EQUILIBRIUM by Tonino Guerra
190mm x 120mm, 152 pages, black and white printing, perfect bound, 2020
“A diary, a tragedy, PTSD, madness. A trip worthy of Hunter S. Thompson or Charlie Kaufman, obviously filmic and surreal but succinct and clear like fresh water.”
Samantha Morton Description –
“I had just gotten away from it all, by which I mean all those ordinary, boring things like skyscrapers, cigar-smoking industrialists, linoleum, plastics, television, westerns and marihuana. I had either seen or heard about them. Whether they are good or bad is beside the point...”
A nameless graphic designer is haunted by the concentration camp in which he was once interned. Obsessed with his past, as well as Italy's present ‘economic miracle’, he retreats to a rural villa where he decorates the rooms with "arrows, signs, advertisements"; invents a new, purposefully incomprehensible typeface; and attempts to devise a marketing campaign for stones. Upon finally returning to Milan life becomes even more unbalanced. He loses his job and acquires a mistress whom he soon confuses both with his wife and the memory of the young, Czech woman he abandoned at the end of the war.
Known primarily as a screenwriter for Michelangelo Antonioni, Federico Fellini and Andrei Tarkovsky among many others, Tonino Guerra also wrote poetry and fiction. Reissued to mark the centenary of his birth, and with a new introduction by acclaimed cultural critic Michael Bracewell, Equilibrium remains a relevant, powerful, and intensely visual account of a broken but (post-)modern man.
Tonino Guerra was born one hundred years ago in Santarcangelo di Romagna, Italy. The son of illiterate peasants, he first started writing poetry while interned in a German prison camp with other anti-fascist protesters. After the war he moved to Rome where he met the director Elio Petri.
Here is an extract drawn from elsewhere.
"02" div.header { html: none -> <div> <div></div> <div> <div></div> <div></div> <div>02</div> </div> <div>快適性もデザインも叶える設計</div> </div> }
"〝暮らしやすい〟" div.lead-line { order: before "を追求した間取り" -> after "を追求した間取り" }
He then went onto produce over one hundred film scripts, receiving Oscar nominations for Carlo Pointi's Casanova 70, and Michelangelo Antoninoi's Blow-Up. In 1975 he won the Academy Award for Fellini's Amarcord.
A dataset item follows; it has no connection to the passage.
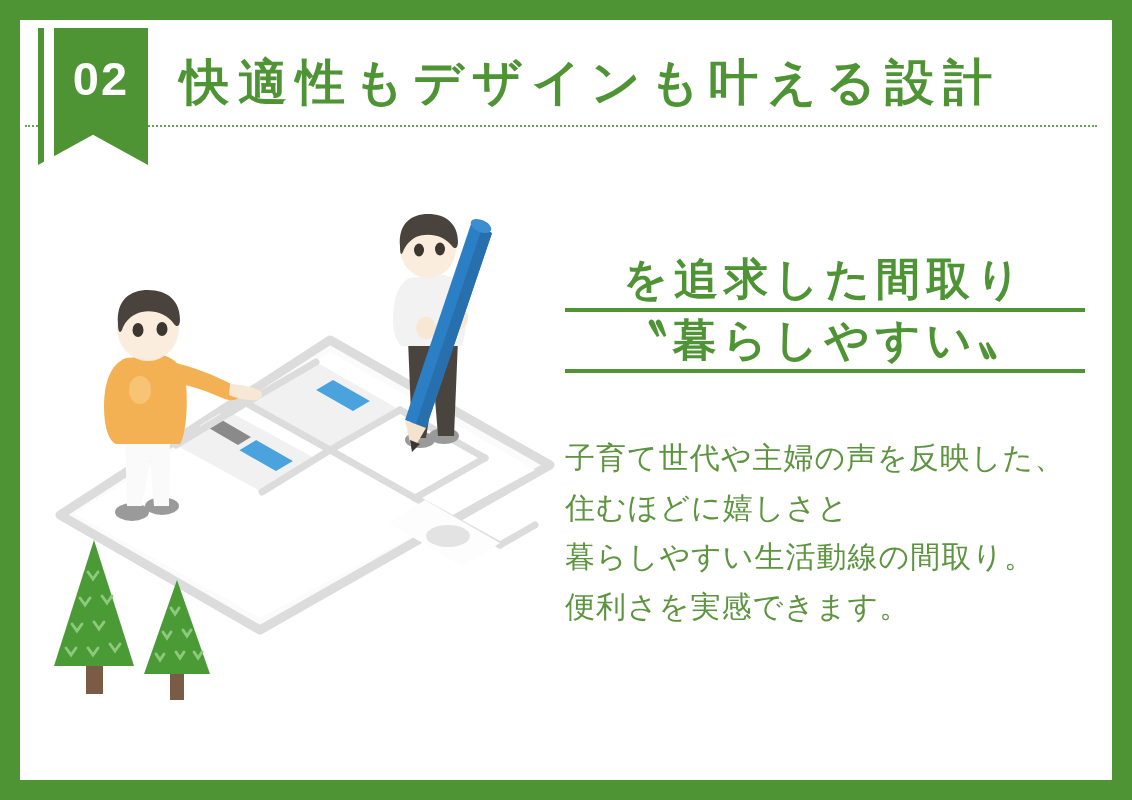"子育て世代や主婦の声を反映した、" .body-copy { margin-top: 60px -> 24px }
Eric Mosbacher was an English journalist and translator. During World War II he worked as an interpreter interrogating Italian prisoners of war before joining the Political Warfare Executive, where he helped to create an anti-Fascist German-language newspaper.
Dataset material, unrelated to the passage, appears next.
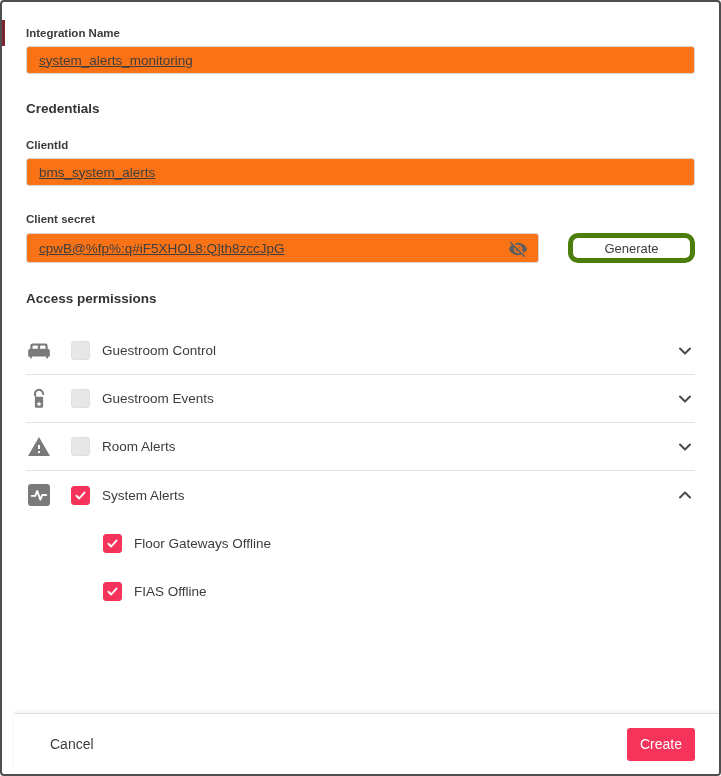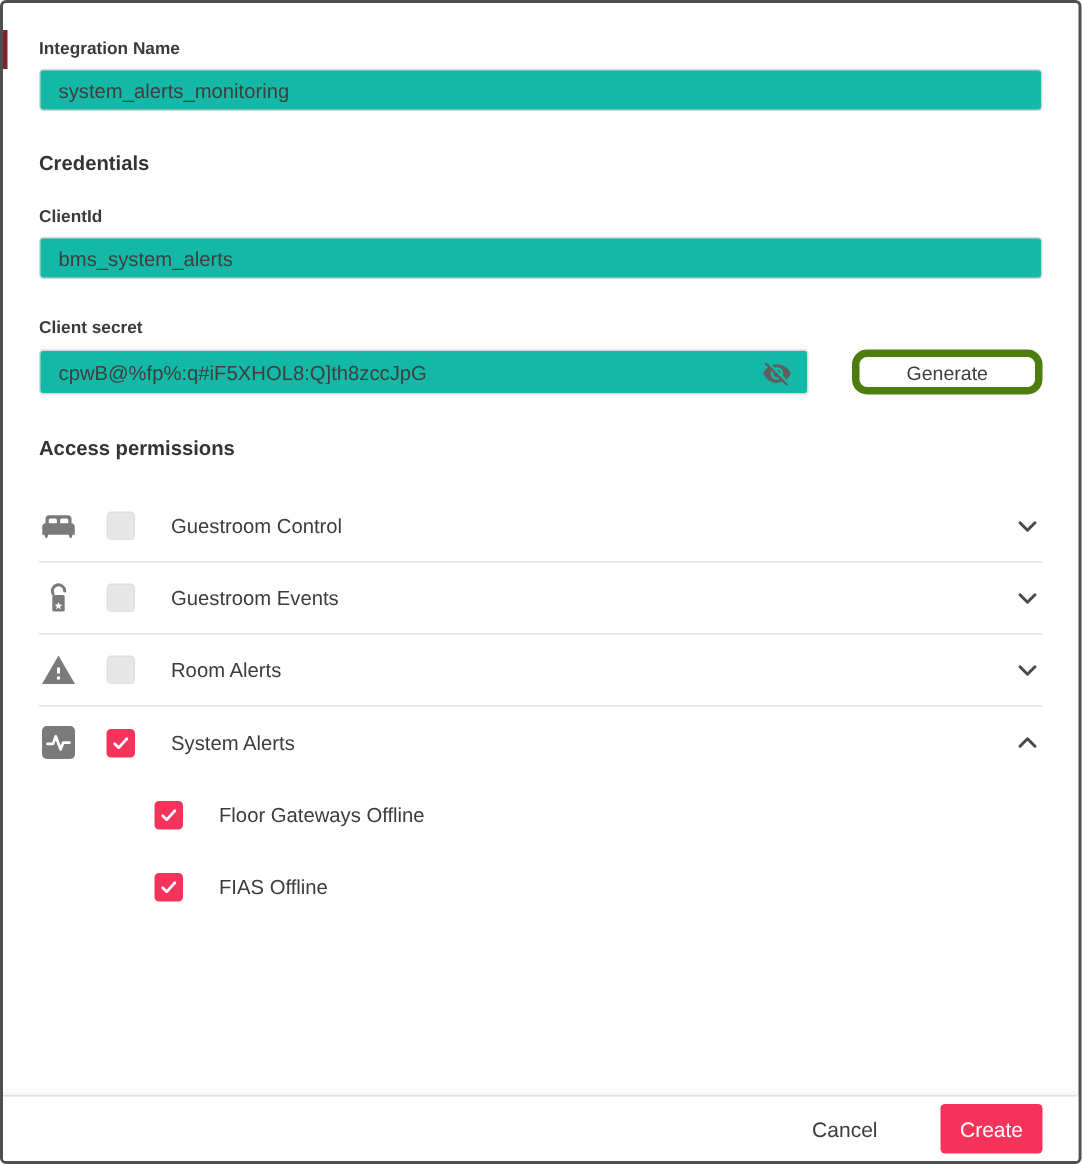"system_alerts_monitoring" .text-input { background: #14b8a6 -> #f97316; text-decoration: none -> underline }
Michael Bracewell is the author of several works of fiction and non-fiction, including the novella Perfect Tense (1999) and England Is Mine (1997). His writing has also appeared in The Faber Book of Pop and The Penguin Book of Twentieth Century Fashion Writing. Recent publications include The Rise of David Bowie 1971-1972 (with Mick Rock and Barney Hoskyns) and Joy Division (with Glenn Brown and Lavinia Greenlaw). He was co-curator of The Secret Public (Kunstverein Munich/ICA, London (2006)) and The Dark Monarch: British Modernism and the Occult at Tate St Ives (2009). His selected writings on visual art, The Space Between were published by Ridinghouse, London in 2011.